Porque en este momento, cuando veo a María, José, Michel, Fernando, Laura, Antonio, y a cada uno de mis estudiantes en las calles o desde la virtualidad decir ¡Basta! ¡Nos están matando! Dando muestras de dignidad y tenacidad. Veo a esa Liliana de 18 años, y también veo a Jaime, a Maryenis, a Nevys, a Mileidys, Marta, Alejandro, Carmenza, Robinson, Michael, y tantos más que caminamos y tuvimos la fortuna de vivir para seguir hoy, aquí, en este pedacito de mundo, soñando y trabajando por la construcción de una nueva realidad desde cada una de nuestras trincheras.
No renunciar a la revolución ni a la alegría era nuestra consigna. Y justo aquí, en esto, quiero detenerme. Porque aquí, en mi Barranquilla natal, sí que sabemos de alegría y carnaval, y esto ha sido utilizado para obnubilar la cabeza de nuestras gentes que pareciera salir a las calles solo cuando las arengas están relacionadas con “Junior tu papá”, o “celébralo Curramba”, mientras tanto, el silencio es el rey. Las autoridades no dicen nada, los medios callan, ni siquiera se toman el trabajo de maquillar la realidad, solo son parte del mutismo que adorna la pulcritud de cemento y fibra de vidrio en la que nos hemos convertido, que crece de cara al río, pero de espaldas a la comunidad.
Y aún así, la juventud, hoy como ayer, es la que ha estado en la calle, aprovechando la cara amable de ciudad moderna, abierta y progresista que quieren mostrar, esa que tiene un alcalde que sale en la prensa diciendo que aquí se respeta y protege la movilización, mientras que por debajito, como el típico “come callao”, va lanzando sus aguijonazos, que aunque suaves, pueden ser letales, para quienes con tambora, alegre, flauta y llamador, o con guaracha “moderna” en el picó, resignifican la fiesta y hacen de las calles y la plaza, el escenario, el púlpito, el espacio de su voz.

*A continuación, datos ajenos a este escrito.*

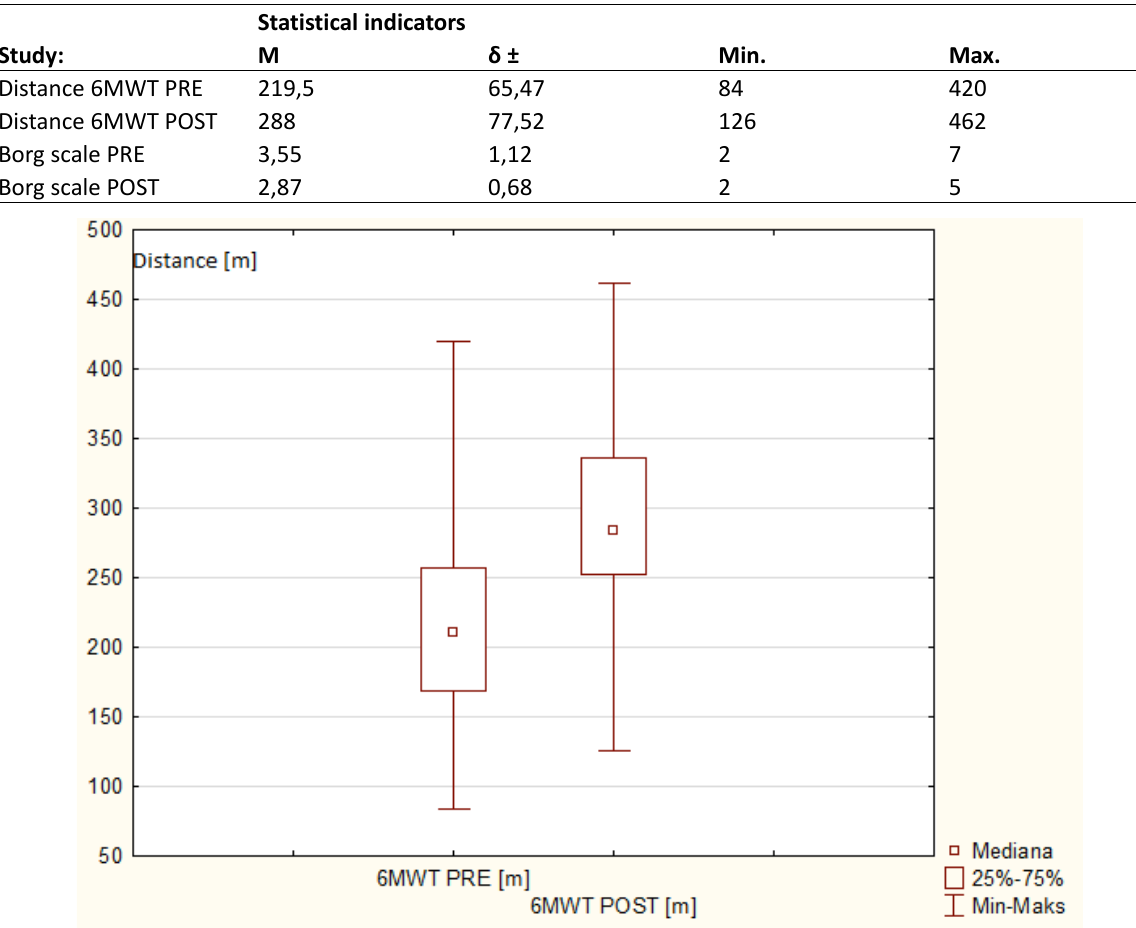
Figure 1. Distribution of results in 6MWT before and after a cycle of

Esas voces que no escuchan, que no toman en cuenta, que son invalidadas porque aún son “niños”, porque no saben de lo que hablan, porque no saben lo que “es la vida”, y son desestimadas, excluidas, estigmatizados y criminalizados, no solo ellas y ellos, sino sus cuerpos, sus prácticas, sus fotos de perfil, la música que escuchan, sus videos en Tik Tok, los youtubers e influencers que siguen, todo porque se salen de la estética, del control, y, por ende, son sospechosas y pueden ser transgresoras del estatus quo, porque no pueden cortarlas y transmitir un partido fútbol. Allí, en sus redes sociales es desde donde se ha viralizado, no solo la represión, la brutalidad, los desmanes, sino también, los cantos, los bailes, la alegría.
Y yo, que a mis 37 años no soy ya la “Anaclara de locura con palomas, casi halcones” a la que se le desgarraba la voz gritando “soy estudiante, soy, yo quiero estudiar para cambiar la sociedad”; me conmuevo, celebro y me abrazo fuerte a la bella y desobediente juventud; aunque me de miedo porque ahora también trastocan mi realidad. Hoy soy esta profesora que ama tejer puentes entre lo poético y lo político, todavía soñadora y libertaria, que intenta hacer de su práctica docente, de su salón de clases, de su aula virtual, un oído, un espacio de escucha que legitima y reconoce a las y los jóvenes como sujetos de derecho.
Este espacio no puede ser más sino para agradecer a la juventud, esa que está poniendo la cara y el pecho, sus cuerpos pintados; quienes están ejerciendo una resistencia solidaria y amorosa en la esquina, en el barrio, las universidades, quienes dicen no quiero ser más un “nadie”, y que mi vida valga menos que la bala que nos está matando.